The curriculum provides an extensive explanation of power systems, electrical circuits, distribution stations, and core equipment—such as transformers and automatic circuit breakers. By the end of this program, trainees will possess a superior ability to analyze electrical systems and significantly enhance their professional performance in industrial and commercial environments.
Course Objectives
- Master fundamental concepts of Electric Power Systems and their practical field applications.
- Understand the internal construction and functional roles of primary electrical equipment (Transformers, Automatic Switches, and Circuit Breakers).
- Gain expertise in the design and analysis of three-phase (3-phase) electrical circuits.
- Study the operational principles of electric motors and their associated control systems.
- Learn how to calculate electrical loads and distribute them effectively across a network.
- Familiarize with the latest international standards approved for global power projects.
- Enhance the technical skills required to interpret electrical schematics and technical specifications.
Course Curriculum
Day 1: Introduction to Electric Power Systems
- The concept of electric power and its strategic importance in engineering projects.
- Classification of electrical power systems and their diverse applications.
- General overview of the core components within a power system.
- A comparative analysis: Control Circuits vs. Power Circuits.
Day 2: 3-Phase Electrical Circuit Analysis
- The concept of three-phase current and its advantages in industrial power.
- Analyzing Star (Y) and Delta (Δ) connected circuits.
- Calculating active, reactive, and apparent power in 3-phase systems.
- Energy distribution strategies for factories and large-scale buildings.
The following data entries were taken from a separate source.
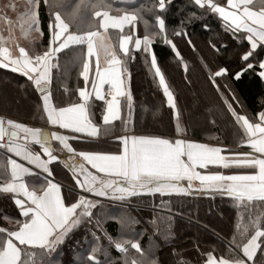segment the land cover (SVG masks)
I'll list each match as a JSON object with an SVG mask.
<instances>
[{
    "label": "snow or ice",
    "instance_id": "snow-or-ice-1",
    "mask_svg": "<svg viewBox=\"0 0 264 264\" xmlns=\"http://www.w3.org/2000/svg\"><path fill=\"white\" fill-rule=\"evenodd\" d=\"M40 2L26 0L20 19L27 28L43 36L38 18ZM43 3L49 8L50 19L47 44L41 51L33 50L30 54L24 47H18V55L13 56L0 45V68L27 78L39 94L47 124L57 129L49 132L13 119H0V141H3L0 142V148L32 166L26 167L11 156L8 157L7 170L10 171L11 179L0 185V192L11 194V200L23 219L16 220L13 229L0 227V264H25L27 252L23 246L39 248L50 258L81 227L85 228L86 233H91L94 240L86 259L81 258V264H100L97 253L101 251V246L96 230L102 229V224L99 214L94 215L93 209L103 207L102 201L77 193V188L93 197L115 201L158 193L161 196H227L233 198L235 203H245L246 206L253 201L264 203V110L257 112L253 121L234 108L231 101L236 102L241 110L243 105L231 83L225 85L230 101L221 92L215 79L228 73L226 67H220L208 79L231 118L242 130L240 141L250 151L210 146L190 139L173 140L163 134H136L128 127L132 124L134 109L128 65L131 63L130 57L136 59L132 55L134 50H142L141 56L150 60V69L159 82L167 105L172 109V117L178 119L176 99L152 48L153 38L158 36L179 57L177 45L169 38L164 18L171 0H153L150 6L142 4L140 7L117 9L114 15L110 14L112 5L106 0H80L74 5H69L68 0H53L51 4L49 0H43ZM7 7L15 10L17 5L11 3ZM185 7L217 17L224 30L230 32L237 43L247 41L248 50L240 56L241 65L232 74V80L241 81L249 70L257 66L256 59L264 51V0H260L258 10H255L257 5L254 0H188ZM88 8L91 9V18L85 19L83 10ZM146 14L154 17L158 32L151 31L143 37H136L137 23L142 22ZM197 18L193 12L185 19L191 21ZM185 19H181V26L185 24ZM0 20L5 24L11 23L7 16H0ZM202 27L209 30L207 23L202 22ZM96 28L104 32L93 30ZM109 28L119 33L118 52L107 40ZM129 28L130 34H127L126 29ZM172 34L186 39L189 45L193 44L188 33L181 30L180 26ZM72 46L85 47L78 61L79 77L85 86L76 88L79 102L57 107L53 104L50 92L52 70L56 69L57 74H60V54L63 50H72ZM212 47L216 48V45L212 43ZM101 52L105 56V65L100 63ZM93 57L96 58L94 70L91 67ZM258 67L260 71L256 75L264 82V58L258 59ZM91 97L103 102L102 123L105 128L102 130L93 120ZM122 97L126 104H122ZM122 108L126 110L123 125L127 133L115 136L119 141L118 152L77 150L70 143L84 141L87 145L89 141L86 138L97 137L98 131L108 135L111 131L108 126L121 119ZM181 131L177 124V134ZM52 142H58L59 148H54ZM33 144L39 146V151L32 150ZM57 152L66 153V159L55 154ZM57 161L70 170L74 186L65 188L52 179L53 169L50 165ZM209 166L255 171L225 174L220 170H210ZM26 175L38 177L39 183L30 186L24 180ZM202 227L207 229L208 225ZM168 228L163 234L159 228L155 232L168 241L173 235L171 225ZM105 238L122 253V264H160L159 259L145 256L141 245L135 240L113 239L108 235ZM227 243V258H217L214 250L201 251L197 242L196 251L200 252L201 264H264V222L259 218L254 219L243 231L234 234ZM128 245L139 256L129 254ZM107 264L114 262L109 260Z\"/></svg>",
    "mask_w": 264,
    "mask_h": 264
},
{
    "label": "trees",
    "instance_id": "trees-1",
    "mask_svg": "<svg viewBox=\"0 0 264 264\" xmlns=\"http://www.w3.org/2000/svg\"><path fill=\"white\" fill-rule=\"evenodd\" d=\"M52 2L53 0H49V4ZM106 2L111 3L113 11L110 14L114 15L117 14V9L140 7L142 4L150 6L153 0H106ZM187 2L188 0H171V5L164 14L169 38L177 45L179 57L172 52L170 46L164 44L160 37L153 38L152 43L158 66L176 99L178 119L174 120L172 117V110L166 104L159 82L150 69V60H145L141 56L142 50H134L132 55L136 59L130 57L131 63L128 65L131 73L129 87L134 100L132 124L128 127L139 134L171 135L176 134V126L179 124L182 129L180 134L184 136L226 144L240 142L242 130L227 112L208 77L220 67H226L228 73L215 78L221 92L231 101L228 90L225 88L226 84L231 83L243 105L241 110L236 102L231 101L234 108L255 121L257 112L264 109V82H261L256 75L260 71L258 59L264 58V51L256 59L257 66L249 70L241 81L232 80V74L239 70L241 65L240 56L248 50L247 41L241 40L237 43L232 34L224 30L217 17L204 14L192 7L186 8ZM77 3H80V0H68L69 5ZM1 6L0 3V8H3ZM156 11L160 12L159 9ZM193 12L197 19L191 21L185 19ZM83 16L85 19L91 18V9L83 10ZM38 18L44 35L31 43H26V39L21 40V44L26 45L29 53L33 50L41 51L47 44L50 11L43 0L39 5ZM181 19H185L183 26H181ZM202 22L209 25V30L202 27ZM73 26L77 27V25ZM178 26L188 33L193 40L192 45H189L186 39L172 34ZM151 31L158 32V29L155 27L154 17L146 14L143 21L137 23L135 35L143 37ZM126 33L130 34V28L126 29ZM107 34L113 48L118 52V31L109 29ZM212 43L216 45V48L212 47ZM84 50V46H72V50H63L60 54V74L53 69L50 84V92L55 104H68L79 100L76 88L82 87L84 81L79 77L78 61ZM120 56L123 58L122 53ZM91 65L93 66L92 61ZM8 93L15 95V103L8 101ZM0 95L6 98L4 104L0 100V112L36 124L46 121L42 104L40 105L37 100L38 93L21 74L0 68ZM90 101L93 106L91 109L93 120L104 129L105 126L101 124L103 102L96 100L95 97H91ZM121 102L126 104L123 97ZM125 115L126 110L122 108L121 119L113 121L112 125L108 126L111 129L109 134L127 132L123 125ZM86 148L117 151L119 141L114 139L90 142ZM3 159L5 157L0 154V185L6 182L8 175ZM100 200L103 207L97 206L93 209L94 215L99 214L102 224V229H93L96 230L101 246V251L97 253L100 264H107L109 260L114 264H122L120 260L122 253L105 238L106 235L113 239L137 241L145 256L149 259H159L160 264H201L200 252L196 251L197 242L201 251L214 250L218 258L220 256L227 258L229 254L227 242L234 234L249 227L256 218L264 222V203L253 201L246 206L245 203H235L233 198L227 196L178 194L161 196L157 193L130 197L128 204H113L108 200ZM12 211L10 217L9 214ZM3 217L15 221L22 220L11 200V194L0 192V226L3 224L1 222ZM204 224L208 225L207 229L202 227ZM169 225L173 235L165 241L161 234L169 230ZM156 228H159L161 234L155 232ZM93 244L91 233H86L85 228L81 227L50 258L39 248L23 246L27 252L24 257L25 264H57V262L81 264V258L86 259ZM128 247L129 254L139 256L130 248V245Z\"/></svg>",
    "mask_w": 264,
    "mask_h": 264
},
{
    "label": "crops",
    "instance_id": "crops-1",
    "mask_svg": "<svg viewBox=\"0 0 264 264\" xmlns=\"http://www.w3.org/2000/svg\"><path fill=\"white\" fill-rule=\"evenodd\" d=\"M259 2H260V0H254V3L257 4L258 6H259ZM0 3H1V5H3V4L6 5L5 6L6 10L4 9L3 12L0 11V16H7L8 20L11 22L9 24H5L3 20H0V45H2L3 47L7 48L8 53L10 55L15 56V55H18V47H24L25 50L27 49L26 45H22L21 44V40H22V36H21L22 33L21 32H24V30H21L23 22L21 20H19L20 19V11L22 10V7L20 8V5H22V2L19 3V0H14V1L0 0ZM11 3H15L17 5V8L15 10L7 7V5H9ZM258 6L255 8V10H258ZM109 29H111V28H109ZM96 30L104 32V30H102V29H96ZM35 33L38 35L39 38L41 37L38 32H35ZM106 36H107V40L110 41L109 36H108L107 33H106ZM102 60H104V61H102ZM91 61H92V63H94V66L91 65L93 67V70H94L95 64H96V58L93 57ZM100 63H101V65H105V56H104L103 52H101V54H100ZM7 70H9V69H7ZM84 86L85 85H83L82 87H84ZM89 86H90V84H89ZM106 88H107V86H105V89ZM38 96H39V94H38ZM37 100H38L39 104L41 105L42 102L40 101L39 97H38ZM165 101H166V98H165ZM76 102H79V100L76 101ZM53 104L55 106H57V107H63V106L66 105V104L57 105V104L54 103V100H53ZM0 117H1V119H13V120H15L17 122L26 123V124H28L31 127H40V128H42V129H44L46 131H49V132L53 131V130H57V129L49 126L47 124V120L45 122H43L42 124H36V123L31 122V121L24 120V119H21L19 117H15V116H12L11 114L4 113V112H0ZM45 119H46V116H45ZM99 129H102V128L99 126ZM126 133L127 132H123V133H120V134H108V135H105L102 131H98L97 137H88L86 139L89 141L88 144H90V142H97V141H100V140H114L115 136L124 135ZM136 134H139V133H136ZM140 134H152V133H140ZM164 136H166L168 138H171L173 140L176 139V138L190 139V140H193V141L198 142V143L208 144L210 146H217V147H222V148H232L233 150L250 151V149L247 147V145L242 144L241 141L240 142H232V143L226 144V143L214 142V141H210V140L196 139L194 137L192 138V137L184 136L182 134H177V132H176V134L164 135ZM1 142H3V141H1ZM52 143H53V147L54 148H59L58 142H52ZM70 143H72L73 146L75 148H77V150H89V148H86L88 144L85 145L84 141H70ZM31 148L34 151H39V146L38 145L33 144V145H31ZM118 151H119V149L117 151H113V152H118ZM0 154L5 157V159H3V160H4L6 168H7V162H8V157L9 156H11L13 159H16L18 163H23V164L27 165L26 161H22V160H20L19 157H15V156H13V154L7 153L5 149L0 148ZM55 154L62 156V158H64V159H66V156H67L66 153L57 152ZM41 155H43V154H41ZM28 166L32 167L31 165H28ZM50 167L53 169V177H52V179H54V181L59 182L65 188L74 186L75 181L72 180V176H71L70 170L68 168H65L60 161L53 162V164H51ZM209 169L210 170H220V171H223L225 174H231L233 171H248V172H254L255 171V169H245V170L217 169L214 166H209ZM33 171H39V170L33 169ZM200 171H204V170L201 169ZM10 179H11V174H10V171H8L6 182H8V180H10ZM24 180L30 186L32 184H38L39 183V178L35 177V176H27L26 175L24 177ZM75 191L77 193L81 194V195H86L88 197L89 196L92 197L91 194L84 193V192H82V190H80L78 188L75 189ZM97 199H104V198H97ZM129 202L130 201H127L126 204H128ZM121 204H125V203H121ZM137 207H142V206H137ZM145 208H147V207H145ZM21 218L23 219V217H21Z\"/></svg>",
    "mask_w": 264,
    "mask_h": 264
},
{
    "label": "rangeland",
    "instance_id": "rangeland-1",
    "mask_svg": "<svg viewBox=\"0 0 264 264\" xmlns=\"http://www.w3.org/2000/svg\"><path fill=\"white\" fill-rule=\"evenodd\" d=\"M10 1H14V0H10ZM16 2V1H15ZM20 2H22V10L20 11V13H23L24 12V4L26 3V0H19V3ZM6 5H2L1 7H3L5 10H6V7H5ZM3 8H0L1 10L0 11H4L3 10ZM19 20H21V19H19ZM22 21V20H21ZM23 22V21H22ZM23 24V23H22ZM21 30H24V32H21L22 34H21V36H22V39H26V43H31V42H33V41H35L36 39H38L39 37H38V35L35 33L36 31L34 30V29H29V28H27L24 24L22 25V27H21ZM40 34V33H39ZM41 36V35H40ZM102 61H104V60H102ZM93 66H94V63H93ZM4 94L6 95V93L4 92ZM7 96H9V98H8V101L10 102V103H15L14 102V98H15V95L13 94V95H10V93H8V95ZM0 100H1V102L4 104L5 103V101L4 100H6V98L4 97V96H1L0 95ZM1 118V117H0ZM101 122H102V118H101ZM101 124H103V123H101ZM26 167H29L28 166V164L27 165H25ZM89 198L90 199H97L96 197H91V196H89ZM104 200H108V201H110L111 203H115V204H121V203H125L126 204V202L129 200V198L126 200V201H115V200H111V199H107V198H104ZM12 213H13V211L11 212V214H9L10 215V217H11V215H12ZM3 224L0 226V227H5V228H12V227H14L15 226V223H16V221L15 220H11L10 218H8V217H3L2 218V221H1ZM0 239H2V236H0Z\"/></svg>",
    "mask_w": 264,
    "mask_h": 264
},
{
    "label": "water",
    "instance_id": "water-1",
    "mask_svg": "<svg viewBox=\"0 0 264 264\" xmlns=\"http://www.w3.org/2000/svg\"><path fill=\"white\" fill-rule=\"evenodd\" d=\"M1 119V118H0ZM1 142V141H0Z\"/></svg>",
    "mask_w": 264,
    "mask_h": 264
}]
</instances>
Day 3: Power System Components and Equipment
- In-depth study of electrical transformers: Types, cooling methods, and applications.
- Understanding Circuit Breakers (CB) and load break switches.
- Protection and control units within electrical distribution boards.
- Reviewing technical datasheets and specifications for common electrical hardware.
Day 4: Electric Motors and Operational Systems
- Types of electric motors: DC motors, AC motors, and Induction motors.
- Operational principles and speed/torque control methodologies.
- Studying motor starting systems and electronic drive controls (VFDs/Soft Starters).
- Analyzing motor loads and their impact on overall power quality.
Day 5: Design and Analysis of Power Infrastructures
- Step-by-step design phases for a building or factory power system.
- Selection criteria for cables and sizing them according to load demand.
- Calculating Voltage Drop and system efficiency in electrical circuits.
- Adhering to international standards (IEEE, IEC, NEC) in system design and implementation.